In our study, NHW pregnant women reported significantly higher neighborhood satisfaction and higher buffers of stress such as coping mechanisms and social support as compared to NHB women. Several studies have reported that neighborhood characteristics, such as economic disadvantages, high rates of crime, and racial/ethnic segregation may be associated with adverse pregnancy outcomes. [57,58] In addition, exposure to adverse neighborhood environments, especially violent crime, has been correlated with an increased prevalence of preterm birth.[58,59] A study that focused on African-American women at a medical center in Chicago found that women who reported higher levels of perceived crime also reported higher levels of psychological distress, a key predictor of preterm birth.[58]

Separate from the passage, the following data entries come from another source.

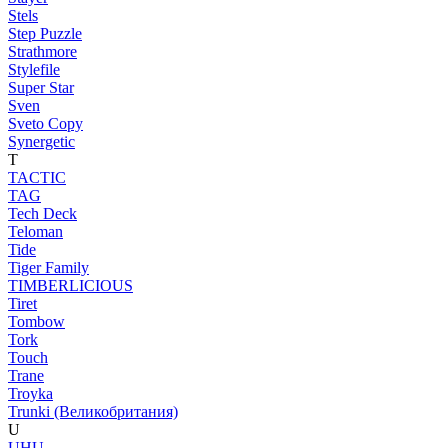
Stels
Step Puzzle
Strathmore
Stylefile
Super Star
Sven
Sveto Copy
Synergetic
T
TACTIC
TAG
Tech Deck
Teloman
Tide
Tiger Family
TIMBERLICIOUS
Tiret
Tombow
Tork
Touch
Trane
Troyka
Trunki (Великобритания)
U
UHU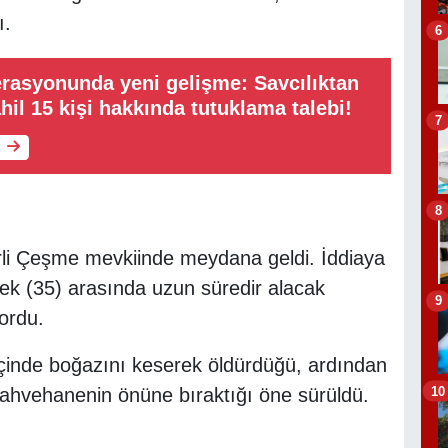
ı.
6
rasyonunda yeni gelişme: Savcılıktan
hil 15 kişi hakkında tutuklama talebi!
7
8
rli Çeşme mevkiinde meydana geldi. İddiaya
ek (35) arasında uzun süredir alacak
9
ordu.
 içinde boğazını keserek öldürdüğü, ardından
10
 kahvehanenin önüne bıraktığı öne sürüldü.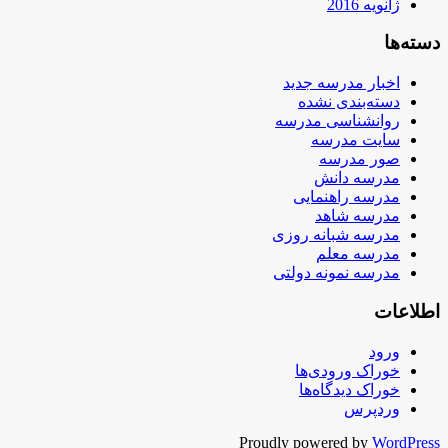
ژانویه 2016
دسته‌ها
اخبار مدرسه جدید
دسته‌بندی نشده
روانشناسی مدرسه
سایت مدرسه
صور مدرسه
مدرسه دانش
مدرسه راهنمایی
مدرسه شاهد
مدرسه شبانه روزی
مدرسه معلم
مدرسه نمونه دولتی
اطلاعات
ورود
خوراک ورودی‌ها
خوراک دیدگاه‌ها
وردپرس
Proudly powered by
WordPress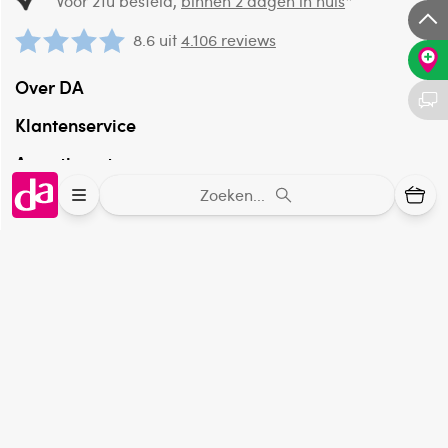
Voor 21u besteld,
binnen 2 dagen in huis
*
8.6 uit
4.106 reviews
Over DA
Klantenservice
Assortiment
Zoeken...
DA
Volg
op:
Online aanbieder medicijnen
⁠Controleer welke medicijnen onze
webshop mag verkopen.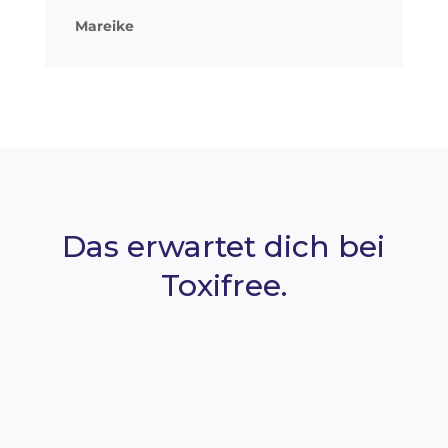
Mareike
Das erwartet dich bei
Toxifree.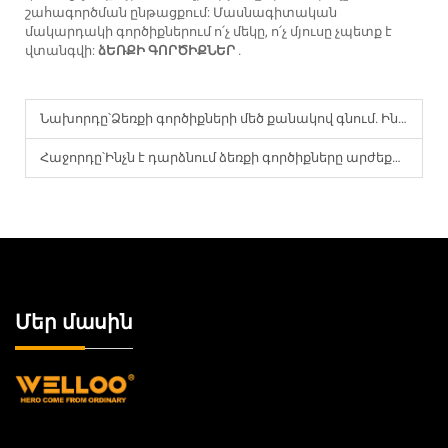
շահագործման ընթացքում: Մասնագիտական
մակարդակի գործիքներում ո՛չ մեկը, ո՛չ մյուսը չպետք է
վտանգվի:
ձԵՌՔԻ ԳՈՐԾԻՔՆԵՐ
.
Նախորդը՝
Ձեռքի գործիքների մեծ քանակով գնում. Ինչպես ստուգել ISO ստանդարտները համաշխարհային տրանսպորտային տրամադրումների համար
Հաջորդը՝
Ինչն է դարձնում ձեռքի գործիքները արժեքավոր 2026 թվականին։
Մեր մասին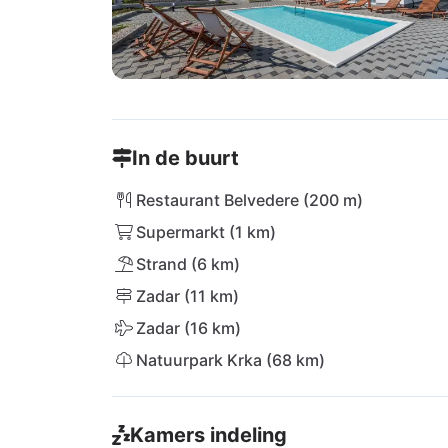
In de buurt
Restaurant Belvedere (200 m)
Supermarkt (1 km)
Strand (6 km)
Zadar (11 km)
Zadar (16 km)
Natuurpark Krka (68 km)
Kamers indeling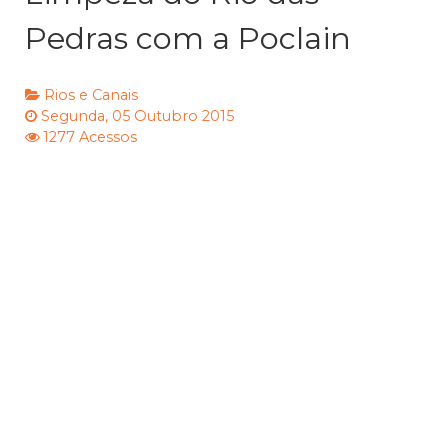
Pedras com a Poclain
Rios e Canais
Segunda, 05 Outubro 2015
1277 Acessos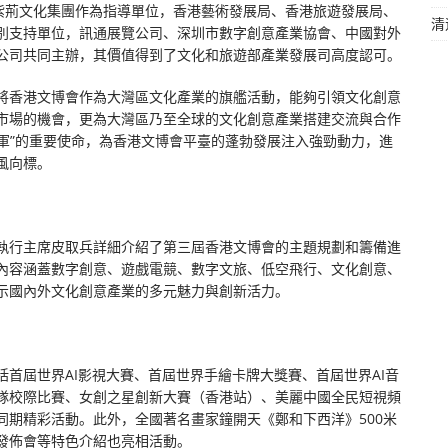
由紫荊文化集團作為指導單位，香港藝術發展局、香港旅遊發展局、
清
別支持單位，訊通展覽公司、深圳市數字創意產業協會、中國對外
公司共同主辦，其價值得到了文化和旅遊部產業發展司高度認可。
將香港文博會作為大灣區文化產業的旗艦活動，能夠引領文化創意
市場的機會，更為大灣區乃至全球的文化創意產業搭建交流與合作
力軍”的重要使命，為香港文博會平臺的蓬勃發展注入強勁動力，進
風向標。
執行主席皮取兵詳細介紹了第三屆香港文博會的主題規劃和籌備進
內容涵蓋數字創意、遊戲電競、數字文旅、低空飛行、文化創意、
示國內外文化創意產業的多元魅力與創新活力。
首屆世界AI影視大賽、首屆世界手繪卡牌大獎賽、首屆世界AI音
隊校際比賽、女創之星創新大賽（香港站）、美麗中國全民短視頻
同期精彩活動。此外，全國著名畫家鐘開天《鄭和下西洋》500米
發佈會等特色介紹也亮相活動。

NHW pregnant women in this study also reported higher overall buffers of stress based on the IRT optimized Buffers of Stress Index. Buffers of stress including improved self –esteem, coping, and other stress-resistance resources like optimism and social support help to facilitate adaptation during times of stress.[57] Limited data have previously been reported on differences in buffers of stress across racial groups when controlling for economic status. Previous work by our group in a predominantly low-income African American population found that poor buffers of stress, such as coping skills, were associated with low birth weight infants (<2500g) and higher buffers of stress had a protective effect.[60] Some studies have implied that self-esteem and personal mastery may be associated with birth outcomes, while others have concluded that there is no evidence to prove these resources buffer the effects of stress or prevent low birth weight or preterm birth.[61,62]

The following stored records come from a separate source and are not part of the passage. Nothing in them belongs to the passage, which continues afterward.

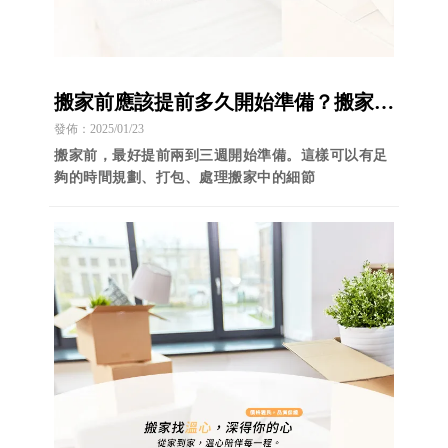
搬家前應該提前多久開始準備？搬家打
包/台中搬家打包/南區搬家打包
發佈：2025/01/23
搬家前，最好提前兩到三週開始準備。這樣可以有足
夠的時間規劃、打包、處理搬家中的細節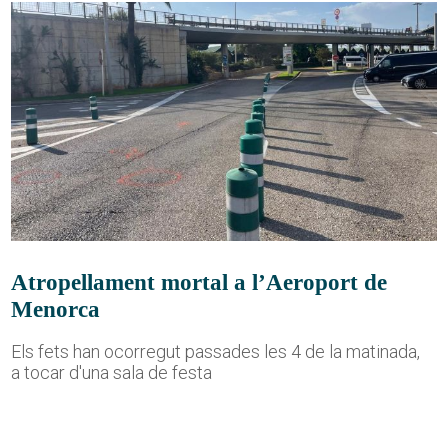
Atropellament mortal a l’Aeroport de
Menorca
Els fets han ocorregut passades les 4 de la matinada,
a tocar d'una sala de festa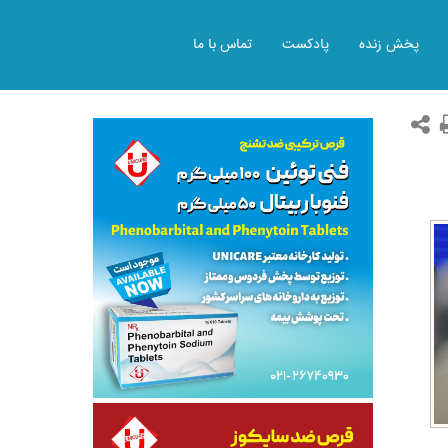
پخش زنده
پادکست
تماس با ما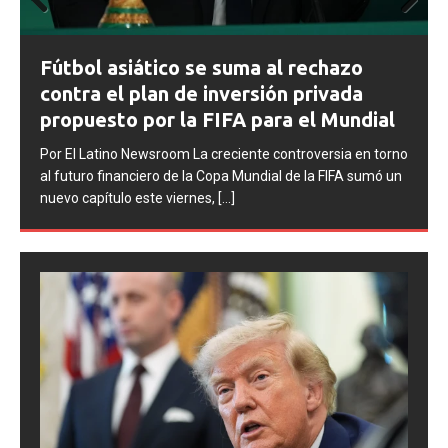
Prev
Next
ious
FIFA abre expediente
 se suma al rechazo
contra Argentina tra
e inversión privada
la final del Mundial 
a FIFA para el Mundial
Por El Latino Newsroom La FIFA
La creciente controversia en torno
procesos disciplinarios contra 
la Copa Mundial de la FIFA sumó un
Argentino (AFA), cuatro integr
rnes,
[...]
argentina
[...]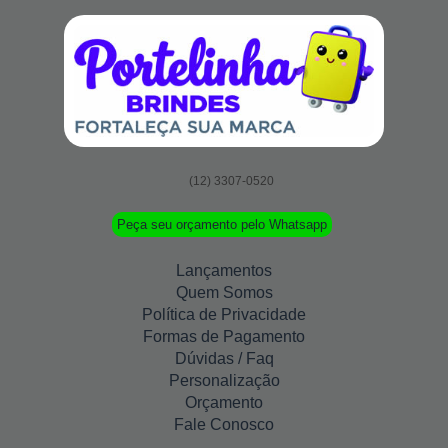
(12) 3307-0520
Peça seu orçamento pelo Whatsapp
Lançamentos
Quem Somos
Política de Privacidade
Formas de Pagamento
Dúvidas / Faq
Personalização
Orçamento
Fale Conosco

Study limitations include the modest sample size. Additional racial and demographic differences might be detected with a larger sample and allow for regression analysis to further adjust for these differences. Additional social and environmental factors are likely to contribute to racial differences in maternal stress, but were not able to be adequately measured. Maternal insurance status and income level do not fully capture socio-economic status as reflected by differences in the marital status and education level between the two groups, although insurance status did serve as a useful proxy measure of SES to aid in recruiting racial groups with similar numbers of low-income women. Obesity and other physiologic differences between groups can contribute to differences in inflammation; a larger sample size would provide opportunity to control for these differences. The strengths of this study include its prospective nature, an enrollment design stratified by racial and income differences, and the combined measure of both self-reported and biologic measures of stress.

In summary, elevated chronic stress in NHB women may play a role in racial disparities in preterm birth. Significant differences in self-reported and biologic measures of chronic stress were identified between NBH and NHW pregnant women with similar economic status. Future studies with larger sample sizes should further investigate the racial differences in chronic stress, associations with adverse pregnancy outcomes, and the physiologic mechanisms behind these disparities. With additional data to identify differences in social and environmental stressors in pregnancy across race/ethnicity, we can gain a better understanding of the biologic mechanisms for disparities in preterm birth. This will facilitate the use of targeted interventions to reduce these disparities and their associated adverse birth outcomes.